Selected excerpt below:

2nd Vice-Chancellor of the Universiti Putra Malaysia
- In office 1 March 1982 – 4 June 1994
- Chancellor: Salahuddin of Selangor Hamdan Sheikh Tahir
- Preceded by: Mohd Rashdan Baba
- Succeeded by: Syed Jalaludin Syed Salim

Personal details
- Born: 3 June 1934 (age 92) Batu Maung, Penang
- Spouse: Hasmah Othman
- Children: 3 sons and 1 daughter
- Alma mater: Louisiana State University (BSc, MEd) University of Wisconsin–Madison (PhD)

= Nayan Ariffin =

Malaysian academic

Nayan bin Ariffin is a Malaysian academic administrator. He was the second Vice-Chancellor of Universiti Putra Malaysia, serving from 1 March 1982 until 4 June 1994.

End of Selected excerpt.
Material shown below:

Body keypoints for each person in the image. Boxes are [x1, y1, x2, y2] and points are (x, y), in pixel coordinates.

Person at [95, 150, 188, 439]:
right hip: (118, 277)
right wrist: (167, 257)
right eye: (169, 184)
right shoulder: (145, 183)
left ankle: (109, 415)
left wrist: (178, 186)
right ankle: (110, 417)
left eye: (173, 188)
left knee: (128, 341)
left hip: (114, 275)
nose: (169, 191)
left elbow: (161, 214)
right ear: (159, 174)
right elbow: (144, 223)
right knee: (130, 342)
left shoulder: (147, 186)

End of Material shown.

# [What this task involves]
Summarize the profile of Nayan Ariffin in two sentences.

# [Written answer]
Nayan bin Ariffin is a Malaysian academic administrator, born on 3 June 1934 in Batu Maung, Penang, who studied at Louisiana State University and the University of Wisconsin–Madison. He served as the second Vice-Chancellor of Universiti Putra Malaysia from 1 March 1982 to 4 June 1994, following Mohd Rashdan Baba and preceding Syed Jalaludin Syed Salim.